== Passage for review ==

Last updated on April 18, 2014 at 9:36 EDT

Federal Government Acts to Repeal Outdated Federally Regulated Wages

April 26, 2012

A positive move for Canadian construction workers

OTTAWA, April 26, 2012 /PRNewswire/ – Merit Canada, the voice of Canada’s open
shop construction associations, today praised the federal government
for finally including the repeal of the Fair Wages and Hours of Labour
Act, known commonly as the Fair Wages Act in the Budget Implementation
Act.  Merit president Terrance Oakey called the government’s action a
good one for Canada’s construction industry in general and the
open-shop sector in particular.

“Merit Canada is pleased the Government is committed to reducing red
tape for the construction sector, especially for small businesses,”
said Oakey.  “The measures announced today will increase the ability of
small and medium size open shop construction companies to efficiently
perform work on federal construction projects and we call on Members of
Parliament from all parties to ensure the budget implementation act is
passed without delay.”

Oakey called the changes long overdue.  “Wages and working conditions
today are a far cry from 80 years ago when this Act was brought in,” he
said.  Back then, there were few, if any, laws and regulations in place
at any level to protect the interests of construction workers. Today
“there are a host of provincial and territorial measures in place to
enhance and protect working conditions, employment standards, labour
relations, wages and hours of labour.”

===
== Material shown ==

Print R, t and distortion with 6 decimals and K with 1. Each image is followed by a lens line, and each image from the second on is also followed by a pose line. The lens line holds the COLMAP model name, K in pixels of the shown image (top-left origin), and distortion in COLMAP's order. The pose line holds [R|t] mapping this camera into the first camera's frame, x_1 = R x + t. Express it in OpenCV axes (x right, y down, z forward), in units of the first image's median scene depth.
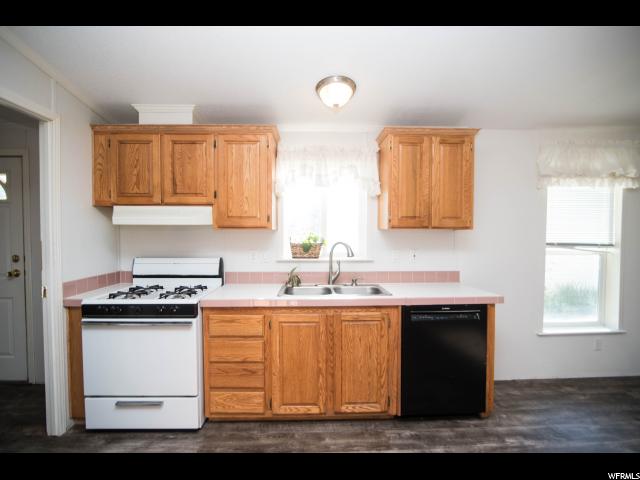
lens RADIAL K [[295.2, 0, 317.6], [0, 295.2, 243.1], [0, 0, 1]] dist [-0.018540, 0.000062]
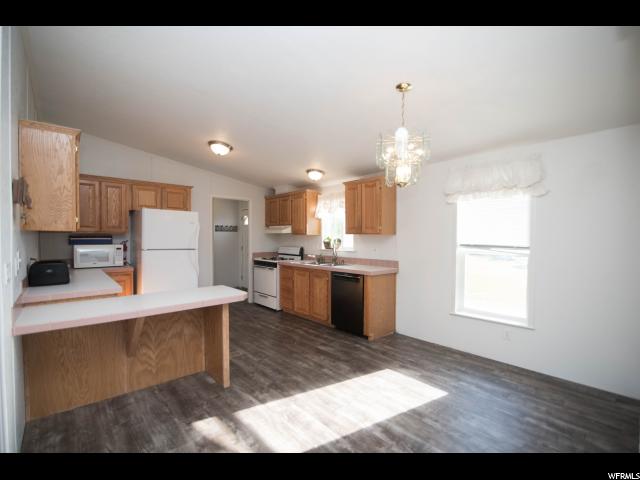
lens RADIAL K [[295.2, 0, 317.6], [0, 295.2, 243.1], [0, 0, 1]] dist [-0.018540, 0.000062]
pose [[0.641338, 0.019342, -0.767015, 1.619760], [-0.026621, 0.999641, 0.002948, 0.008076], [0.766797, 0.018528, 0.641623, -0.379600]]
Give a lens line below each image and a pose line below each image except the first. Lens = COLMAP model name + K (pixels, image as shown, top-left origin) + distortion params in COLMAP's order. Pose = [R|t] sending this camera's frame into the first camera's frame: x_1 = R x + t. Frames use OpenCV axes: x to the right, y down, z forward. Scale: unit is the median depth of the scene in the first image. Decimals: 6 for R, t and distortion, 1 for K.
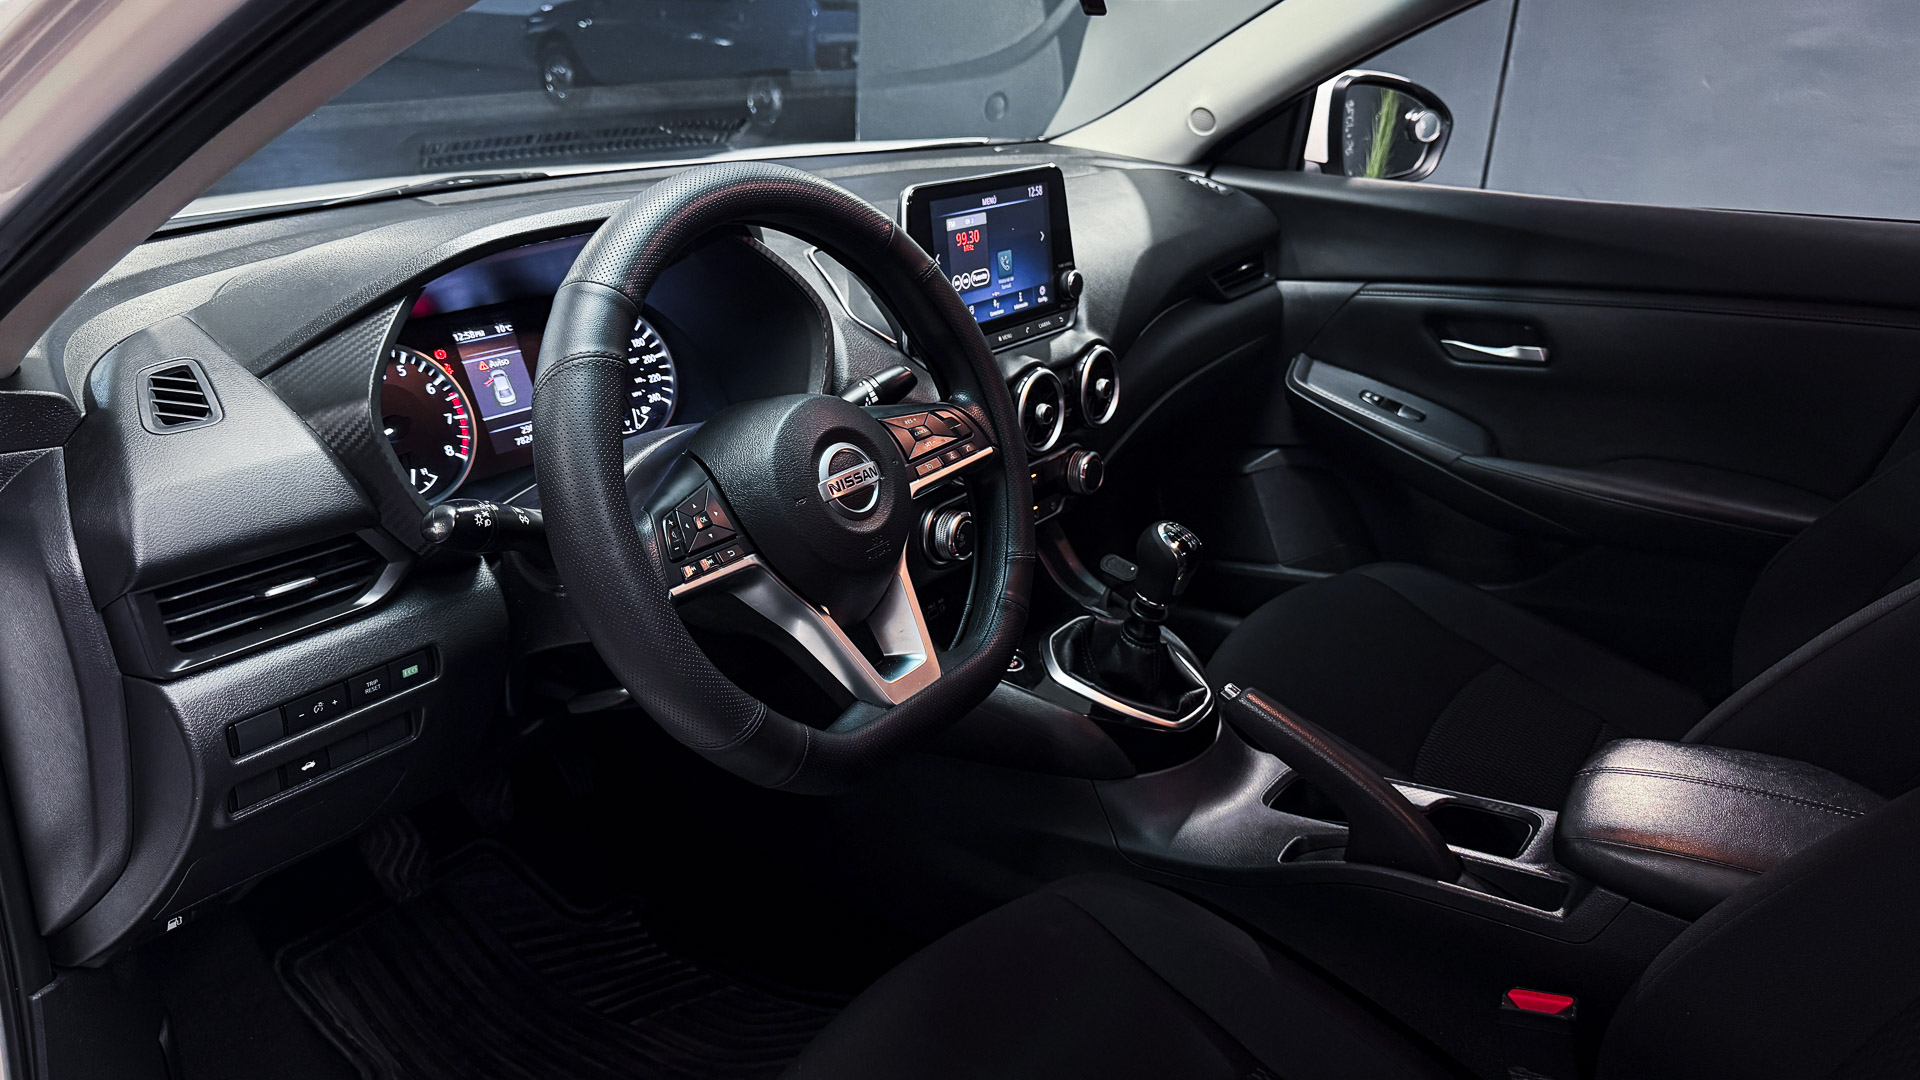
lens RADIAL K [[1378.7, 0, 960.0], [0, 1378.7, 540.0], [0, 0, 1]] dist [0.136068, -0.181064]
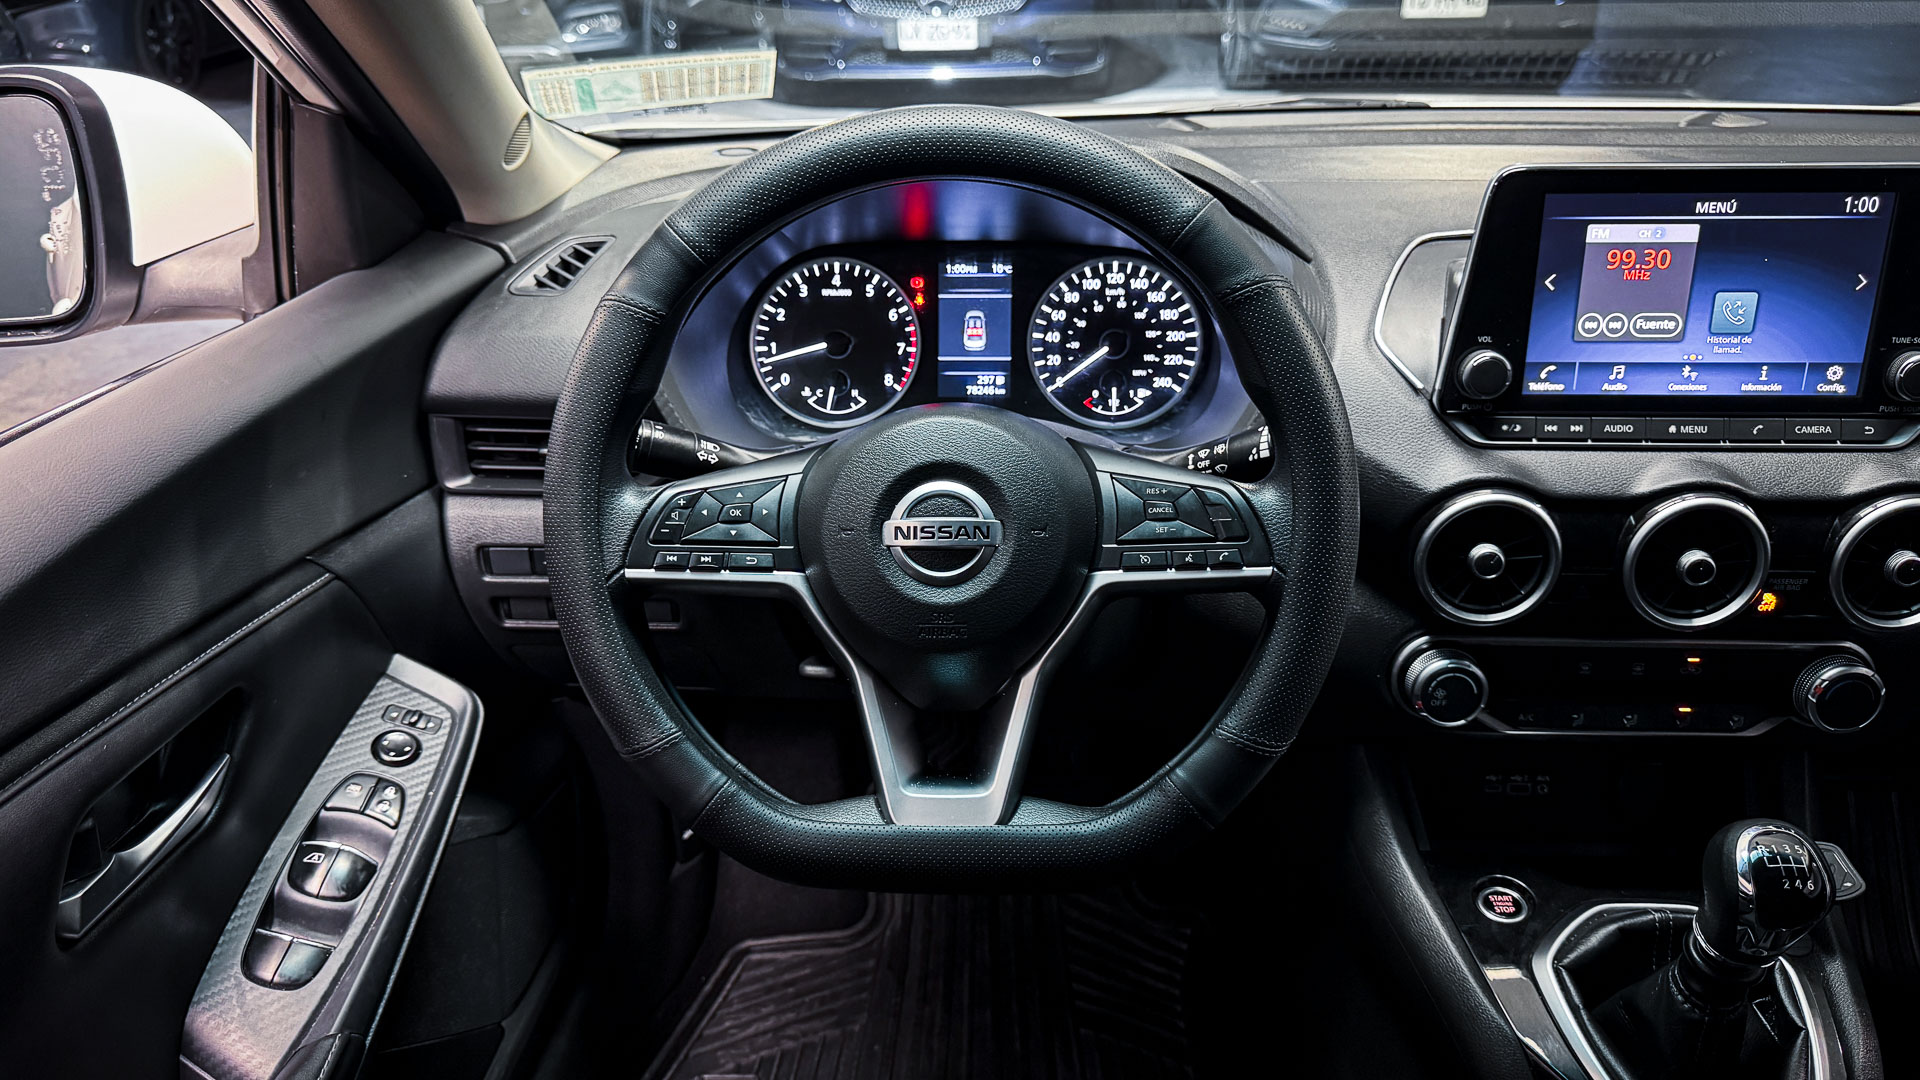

===

Work instructions
(a) Decide whether each statement below agrees with the press release above about the Fair Wages Act repeal, answering yes or no and quoting the exact words of the release that settle it: (i) Merit Canada praised the federal government for including the repeal of the Fair Wages and Hours of Labour Act in the Budget Implementation Act; (ii) Oakey said the Act had been brought in about 50 years earlier; (iii) Oakey asked Members of Parliament from all parties to pass the budget implementation act without delay.
(b) Carry on the press release above about the Fair Wages Act repeal, picking up right after its final sentence.

Answers per task
(a)
(i) Yes: "today praised the federal government for finally including the repeal of the Fair Wages and Hours of Labour Act"
(ii) No: "Wages and working conditions today are a far cry from 80 years ago when this Act was brought in"
(iii) Yes: "we call on Members of Parliament from all parties to ensure the budget implementation act is passed without delay"

(b)
Oakey also noted that regulated minimum wages generally have a negative
impact on young workers with little experience.  They increase the
marginal costs of labour and discourage employers from hiring
additional workers even in times of great need. Moreover American
studies indicate  that construction industry productivity is lower in
jurisdications that stipulate minimum wages for public construction 
projects compared to jurisdictions that use strictly labour market
based approaches. For Oakey, “both wages and working conditions should
be determined directly between employers and employees, or through a
collective bargaining process within the boundaries of the law.”

Merit Canada was established in November 2008 as a united national voice
for eight different provincial Open Shop construction associations. 
Open Shop construction represents approximately 70% of the Canadian
construction industry, and our member companies directly employ
approximately 60,000 people.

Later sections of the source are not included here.